Holed up inside the building are Islamic State (IS)-affiliated extremists who have been battling LNA forces from inside the building since last week, the Libya Herald reported.

The bloody clashes in Ganfouda are part of the Battle of Benghazi, one of the many civil battles raging across Libya since former dictator Muammar Gadaffi was overthrown and killed in 2011.

The battle, which began in 2014, pits the Islamic Fundamentalist Shura Council of Benghazi Revolutionaries and the IS against the LNA. Last week, the LNA declared that Ganfouda had been flushed clean of the extremists.

However, an unknown number of the jihadists are continuing to put up fierce resistance – despite the targeting of the apartment building by the Libyan Air Force – resulting in the rising death toll among LNA forces.

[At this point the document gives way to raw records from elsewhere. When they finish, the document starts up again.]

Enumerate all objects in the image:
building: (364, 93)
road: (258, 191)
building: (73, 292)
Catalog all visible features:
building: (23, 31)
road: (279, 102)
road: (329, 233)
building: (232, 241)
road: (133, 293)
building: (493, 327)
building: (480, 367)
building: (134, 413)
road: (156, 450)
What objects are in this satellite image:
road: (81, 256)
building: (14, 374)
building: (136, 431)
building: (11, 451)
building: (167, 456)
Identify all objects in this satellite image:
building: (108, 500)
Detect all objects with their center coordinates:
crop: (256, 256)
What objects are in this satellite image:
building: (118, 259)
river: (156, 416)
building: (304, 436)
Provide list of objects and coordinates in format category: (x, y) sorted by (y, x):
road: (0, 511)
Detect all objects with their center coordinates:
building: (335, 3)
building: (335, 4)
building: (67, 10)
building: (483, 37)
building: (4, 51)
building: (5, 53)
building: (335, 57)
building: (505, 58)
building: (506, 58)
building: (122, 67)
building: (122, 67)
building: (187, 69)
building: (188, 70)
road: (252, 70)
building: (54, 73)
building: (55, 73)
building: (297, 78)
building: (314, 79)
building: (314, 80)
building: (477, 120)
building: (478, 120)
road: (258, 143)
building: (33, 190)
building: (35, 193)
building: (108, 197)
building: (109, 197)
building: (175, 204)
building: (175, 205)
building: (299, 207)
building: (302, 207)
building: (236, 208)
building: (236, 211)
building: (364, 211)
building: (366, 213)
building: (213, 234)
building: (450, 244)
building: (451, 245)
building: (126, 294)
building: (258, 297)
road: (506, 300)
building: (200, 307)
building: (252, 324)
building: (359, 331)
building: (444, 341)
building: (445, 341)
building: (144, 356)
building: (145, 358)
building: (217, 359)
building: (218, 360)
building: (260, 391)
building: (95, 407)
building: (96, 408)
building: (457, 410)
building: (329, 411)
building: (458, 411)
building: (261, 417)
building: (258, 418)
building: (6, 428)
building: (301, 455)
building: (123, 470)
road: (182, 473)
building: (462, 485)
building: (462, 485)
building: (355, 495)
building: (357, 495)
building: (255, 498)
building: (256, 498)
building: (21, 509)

Furthermore, the LNA is also battling other pockets of resistance in the Sabri and Suq Al Hout districts of Benghazi. On Wednesday, soldiers uncovered a mass grave in Ganfouda which contained an unknown number of bodies.

Forensic experts are now examining the corpses, some of which appear to be quite recent. It is unclear if the dead are terrorists, civilians or captured members of the LNA.

Meanwhile, wounded LNA personnel are being treated in Russia following the January visit of Libyan armed forces commander-in-chief Khalifa Hafter to the Russian carrier Admiral Kuzentsov, anchored off the Libyan coast.

A source at Benghazi's Benina airport told Reuters that 70 wounded troops had been flown to Egypt from where they had been taken on to Russia for treatment. In the past, injured soldiers who could not be treated in Benghazi or Tobruk were flown to Egypt or Tunisia.

The precise number of dead and wounded extremists has not been confirmed but the LNA reports killing, capturing and wounding hundreds.